How can they Iraqi's feel soverign when ride roughshod over there police and courts? How can we respect their police and courts, when it is unknown where the police force ends and the local militias begin, especially when a number of warlords operating the militia's have ties to Iran? How much soverignty should we respect when Shi'ite Militias like the Badr Brigades and the Muqti Army are running around Basra beating women and students for breaches of their moral codes?

In the long run it may be better to break the peace in the South and show these militias that they will not install a theocracy, and that espionage on behalf of Iran will not be tolerated.

Posted by ME at September 24, 2005 09:34 PM

ME... thanks for the information that is good to know and it adds to my body of knowledge. But you should know that it wasn't "Your article" (meaning my article) inaccurately stating the information you refer to. It was the New York Times article...

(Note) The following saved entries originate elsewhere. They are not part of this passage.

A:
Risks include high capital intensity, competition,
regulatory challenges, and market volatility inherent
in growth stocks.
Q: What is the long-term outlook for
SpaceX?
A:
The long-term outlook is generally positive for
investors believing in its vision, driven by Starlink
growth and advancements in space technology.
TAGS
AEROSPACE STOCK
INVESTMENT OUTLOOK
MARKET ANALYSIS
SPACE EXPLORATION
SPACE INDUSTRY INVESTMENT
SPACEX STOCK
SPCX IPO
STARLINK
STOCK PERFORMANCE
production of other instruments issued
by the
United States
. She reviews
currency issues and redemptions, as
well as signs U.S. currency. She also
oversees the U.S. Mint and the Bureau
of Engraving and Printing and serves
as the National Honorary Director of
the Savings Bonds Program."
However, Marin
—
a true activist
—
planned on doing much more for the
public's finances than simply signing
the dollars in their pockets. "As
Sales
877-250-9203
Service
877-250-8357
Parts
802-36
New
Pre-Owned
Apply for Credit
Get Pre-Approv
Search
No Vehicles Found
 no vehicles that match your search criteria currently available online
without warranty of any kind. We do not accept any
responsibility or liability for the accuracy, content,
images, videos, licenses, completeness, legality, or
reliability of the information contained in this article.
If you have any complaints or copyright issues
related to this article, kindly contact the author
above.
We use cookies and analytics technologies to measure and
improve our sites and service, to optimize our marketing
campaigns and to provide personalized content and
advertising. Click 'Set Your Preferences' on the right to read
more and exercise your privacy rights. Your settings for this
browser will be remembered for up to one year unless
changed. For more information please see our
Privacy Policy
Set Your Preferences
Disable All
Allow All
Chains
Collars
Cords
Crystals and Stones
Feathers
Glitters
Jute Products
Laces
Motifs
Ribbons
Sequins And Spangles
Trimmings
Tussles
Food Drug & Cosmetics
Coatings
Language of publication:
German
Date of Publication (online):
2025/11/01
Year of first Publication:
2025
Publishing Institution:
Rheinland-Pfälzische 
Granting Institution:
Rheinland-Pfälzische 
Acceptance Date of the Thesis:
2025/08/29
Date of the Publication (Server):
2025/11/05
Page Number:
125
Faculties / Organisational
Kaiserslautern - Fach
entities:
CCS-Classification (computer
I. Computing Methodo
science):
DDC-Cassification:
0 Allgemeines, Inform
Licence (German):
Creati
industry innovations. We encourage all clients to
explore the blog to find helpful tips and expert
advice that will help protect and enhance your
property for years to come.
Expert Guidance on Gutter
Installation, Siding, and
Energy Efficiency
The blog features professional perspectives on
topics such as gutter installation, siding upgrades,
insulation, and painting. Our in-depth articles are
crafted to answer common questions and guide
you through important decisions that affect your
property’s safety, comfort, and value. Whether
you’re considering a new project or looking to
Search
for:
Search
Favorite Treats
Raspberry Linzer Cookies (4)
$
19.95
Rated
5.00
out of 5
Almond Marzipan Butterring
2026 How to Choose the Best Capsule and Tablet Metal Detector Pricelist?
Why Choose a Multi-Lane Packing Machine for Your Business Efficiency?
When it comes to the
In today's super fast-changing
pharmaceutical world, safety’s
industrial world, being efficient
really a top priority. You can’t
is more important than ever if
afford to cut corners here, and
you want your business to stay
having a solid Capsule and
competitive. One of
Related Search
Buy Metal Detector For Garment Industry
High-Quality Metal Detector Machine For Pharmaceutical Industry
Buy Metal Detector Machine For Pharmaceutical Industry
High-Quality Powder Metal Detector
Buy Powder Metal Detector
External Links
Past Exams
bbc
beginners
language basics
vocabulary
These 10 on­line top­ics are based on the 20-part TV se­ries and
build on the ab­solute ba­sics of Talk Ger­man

Your comment here "In the long run it may be better to break the peace in the South and show these militias that they will not install a theocracy, and that espionage on behalf of Iran will not be tolerated. " Seems to be spot on.

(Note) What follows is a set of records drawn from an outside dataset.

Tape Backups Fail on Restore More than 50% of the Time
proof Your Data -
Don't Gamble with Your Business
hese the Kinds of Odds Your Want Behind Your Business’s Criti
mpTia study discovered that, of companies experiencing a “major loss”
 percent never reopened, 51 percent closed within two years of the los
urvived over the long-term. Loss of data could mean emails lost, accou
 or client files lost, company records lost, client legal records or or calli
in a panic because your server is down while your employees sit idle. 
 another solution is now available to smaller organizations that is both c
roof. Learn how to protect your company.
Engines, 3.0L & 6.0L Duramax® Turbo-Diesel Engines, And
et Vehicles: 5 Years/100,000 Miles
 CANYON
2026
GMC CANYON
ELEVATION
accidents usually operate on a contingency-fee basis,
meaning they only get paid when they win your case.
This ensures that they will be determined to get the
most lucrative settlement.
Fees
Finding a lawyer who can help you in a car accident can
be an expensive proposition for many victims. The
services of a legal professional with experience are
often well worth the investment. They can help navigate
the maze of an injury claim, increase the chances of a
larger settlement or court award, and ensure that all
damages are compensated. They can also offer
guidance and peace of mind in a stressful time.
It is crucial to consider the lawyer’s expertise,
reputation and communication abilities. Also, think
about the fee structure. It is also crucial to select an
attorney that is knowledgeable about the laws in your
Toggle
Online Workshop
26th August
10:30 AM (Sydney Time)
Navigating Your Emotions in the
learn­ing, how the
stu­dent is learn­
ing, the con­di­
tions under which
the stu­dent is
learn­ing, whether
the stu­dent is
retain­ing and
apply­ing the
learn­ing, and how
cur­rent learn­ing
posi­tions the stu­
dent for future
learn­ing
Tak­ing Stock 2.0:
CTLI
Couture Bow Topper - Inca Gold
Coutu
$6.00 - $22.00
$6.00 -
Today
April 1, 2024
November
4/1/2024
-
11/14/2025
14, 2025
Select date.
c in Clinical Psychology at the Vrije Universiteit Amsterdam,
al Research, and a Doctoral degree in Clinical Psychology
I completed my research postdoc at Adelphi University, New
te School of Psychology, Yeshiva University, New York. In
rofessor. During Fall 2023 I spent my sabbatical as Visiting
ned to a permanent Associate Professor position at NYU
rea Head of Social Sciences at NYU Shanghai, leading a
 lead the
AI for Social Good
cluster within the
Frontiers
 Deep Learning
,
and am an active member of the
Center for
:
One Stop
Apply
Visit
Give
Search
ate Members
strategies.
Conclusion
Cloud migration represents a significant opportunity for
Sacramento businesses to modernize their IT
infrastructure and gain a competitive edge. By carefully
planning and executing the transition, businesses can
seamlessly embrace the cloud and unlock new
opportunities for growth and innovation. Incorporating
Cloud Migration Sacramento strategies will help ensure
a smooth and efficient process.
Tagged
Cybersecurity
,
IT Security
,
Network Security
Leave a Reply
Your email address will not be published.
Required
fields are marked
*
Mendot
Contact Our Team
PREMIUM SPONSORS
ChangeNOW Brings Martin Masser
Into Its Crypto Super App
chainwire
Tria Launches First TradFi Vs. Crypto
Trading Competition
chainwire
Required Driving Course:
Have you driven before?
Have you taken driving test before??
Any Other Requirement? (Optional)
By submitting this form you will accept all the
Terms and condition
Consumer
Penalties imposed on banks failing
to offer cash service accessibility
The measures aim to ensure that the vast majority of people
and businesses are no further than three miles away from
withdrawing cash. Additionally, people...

Again, thanks for commenting

Posted by GM Roper at September 24, 2005 09:44 PM

The NYTimes Co. just fired 500 workers, including 45 in its own newsroom. I haven't noticed any change in the tone of its reporting.

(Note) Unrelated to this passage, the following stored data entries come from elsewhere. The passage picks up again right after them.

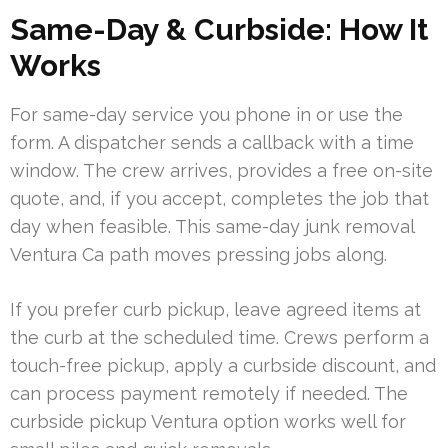
Same-Day & Curbside: How It
Works
For same-day service you phone in or use the
form. A dispatcher sends a callback with a time
window. The crew arrives, provides a free on-site
quote, and, if you accept, completes the job that
day when feasible. This same-day junk removal
Ventura Ca path moves pressing jobs along.
If you prefer curb pickup, leave agreed items at
the curb at the scheduled time. Crews perform a
touch-free pickup, apply a curbside discount, and
can process payment remotely if needed. The
curbside pickup Ventura option works well for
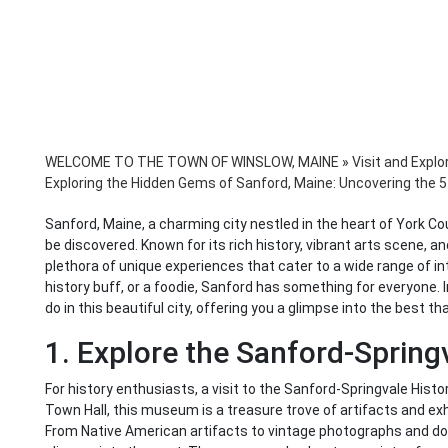
WELCOME TO THE TOWN OF WINSLOW, MAINE
»
Visit and Explo
Exploring the Hidden Gems of Sanford, Maine: Uncovering the 5 
Sanford, Maine, a charming city nestled in the heart of York Co
be discovered. Known for its rich history, vibrant arts scene, a
plethora of unique experiences that cater to a wide range of i
history buff, or a foodie, Sanford has something for everyone. In
do in this beautiful city, offering you a glimpse into the best th
1. Explore the Sanford-Sprin
For history enthusiasts, a visit to the Sanford-Springvale His
Town Hall, this museum is a treasure trove of artifacts and exhib
From Native American artifacts to vintage photographs and d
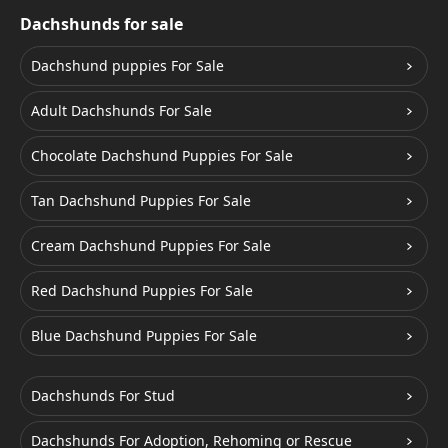
Dachshunds for sale
Dachshund puppies For Sale
Adult Dachshunds For Sale
Chocolate Dachshund Puppies For Sale
Tan Dachshund Puppies For Sale
Cream Dachshund Puppies For Sale
Red Dachshund Puppies For Sale
Blue Dachshund Puppies For Sale
Dachshunds For Stud
Dachshunds For Adoption, Rehoming or Rescue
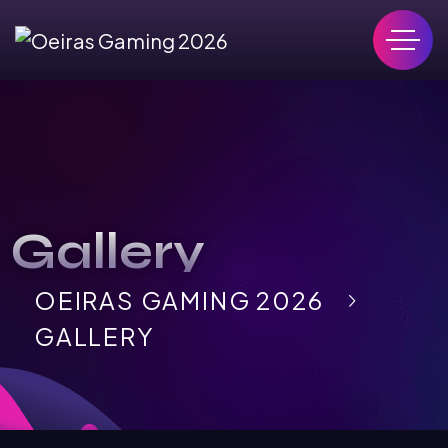
Gallery
OEIRAS GAMING 2026
GALLERY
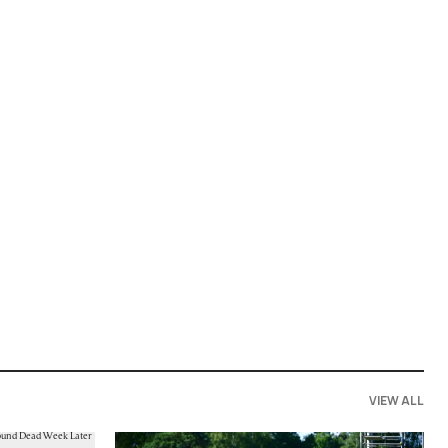
VIEW ALL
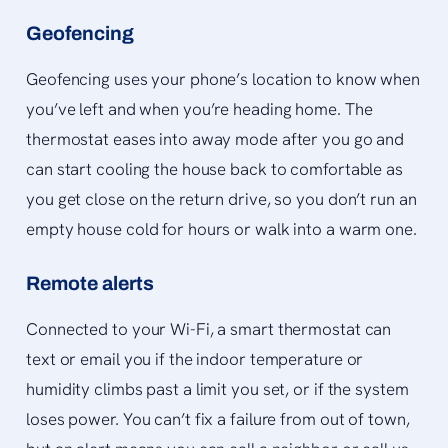
Geofencing
Geofencing uses your phone’s location to know when
you’ve left and when you’re heading home. The
thermostat eases into away mode after you go and
can start cooling the house back to comfortable as
you get close on the return drive, so you don’t run an
empty house cold for hours or walk into a warm one.
Remote alerts
Connected to your Wi-Fi, a smart thermostat can
text or email you if the indoor temperature or
humidity climbs past a limit you set, or if the system
loses power. You can’t fix a failure from out of town,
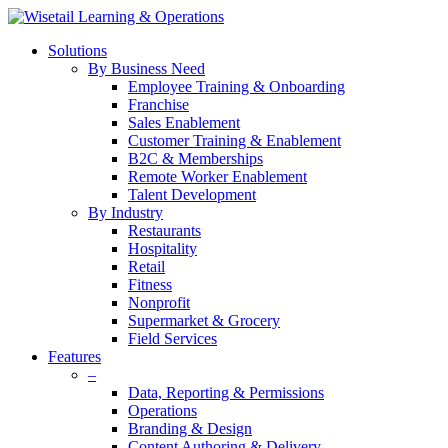
Solutions
By Business Need
Employee Training & Onboarding
Franchise
Sales Enablement
Customer Training & Enablement
B2C & Memberships
Remote Worker Enablement
Talent Development
By Industry
Restaurants
Hospitality
Retail
Fitness
Nonprofit
Supermarket & Grocery
Field Services
Features
–
Data, Reporting & Permissions
Operations
Branding & Design
Content Authoring & Delivery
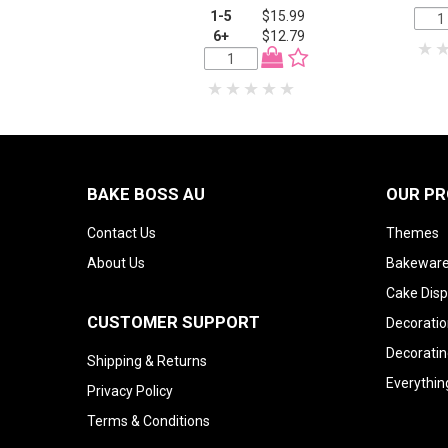
1-5
$15.99
6+
$12.79
BAKE BOSS AU
OUR P
Contact Us
Themes
About Us
Bakeware
Cake Disp
CUSTOMER SUPPORT
Decoratio
Decoratin
Shipping & Returns
Everythin
Privacy Policy
Terms & Conditions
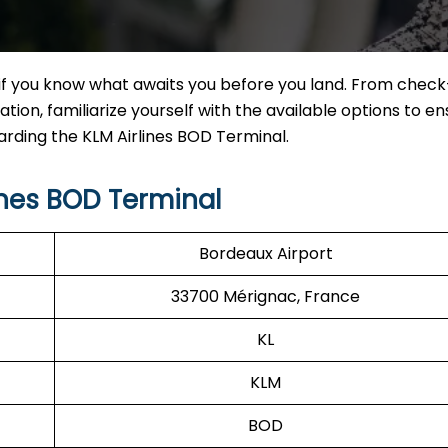
if you know what awaits you before you land. From check
tion, familiarize yourself with the available options to en
garding the KLM Airlines BOD Terminal.
ines BOD Terminal
Bordeaux Airport
33700 Mérignac, France
KL
KLM
BOD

It's amazing to me how the center of commerce of this country, the symbol of trade and big business, is so full of people who think it would be lovely to discard it and substitute socialism.

And they say people vote in their own interests.

Posted by AST at September 24, 2005 09:56 PM

Awesome post, GM.

Sorry, but I no option here but to hit it with a link.

Posted by Seth at September 25, 2005 01:59 AM

In the long run it may be better to break the peace in the South and show these militias that they will not install a theocracy, and that espionage on behalf of Iran will not be tolerated.

But what peace is there in the south of Iraq? None, no peace.

You have swallowed the Brit establishment's propaganda line that the British sector has been peaceful until recently, thanks to the British army's exemplary skill at peace keeping, especially when compared to those boorish Americans

Posted by David Davenport at September 25, 2005 07:39 AM

I had never noticed the 4 paragraph attention span before so I looked at a couple of stories in the morning paper. The bad news was heavily loaded to the top with a brief, passing note to any alternate view at the bottom. I'll have to force myself to keep reading I guess.

Posted by al at September 25, 2005 10:47 AM

The MSM is pushing for withdrawal back to our shores; back to Fortress America, I guess, without many forces. But this I firmly believe, if we abandon our military again and suffer another "defeat" because of those Americans who openly practice sedition that during the pre-Vietnam period would have not been tolerated, there will be more attacks on our country that will result in the breakdown of our fragile modern civilized society. If they manage to cause America to withdraw behind its borders, there will be one thing that I hope to live to see; the satisfaction in seeing that those who contributed to our suffering will be some of the first to be the victims of our enemy. It will be the survival of the fittest and it is evident that those Americans who actively pursue anti-American agendas have limited survival instincts.

Posted by al reasin at September 25, 2005 10:58 PM

Friday was the last day of publication for what used to be a major newspaper in Alabama. The Birmingham Post-Herald was once the vibrant morning paper, but it got switched to afternoon and then became known as "the liberal paper." Now, it's gone, like so many other papers have gone and like so many others that will be gone because they don't do a good job of accurately presenting the news and keeping up with changes in reporting--resulting in cancelled subscriptions. I was shocked when I learned that the subscription base of the Post-Herald had dropped below 7,000. That paper once meant a lot to me but now all I have is a copy of their last issue ever. I would rather have the last copies of the NYT, LA Times, & WaPo, and their days are coming.

Posted by Woody at September 26, 2005 02:47 PM

Great post GM...thanks for taking the time to piece this stuff altogether.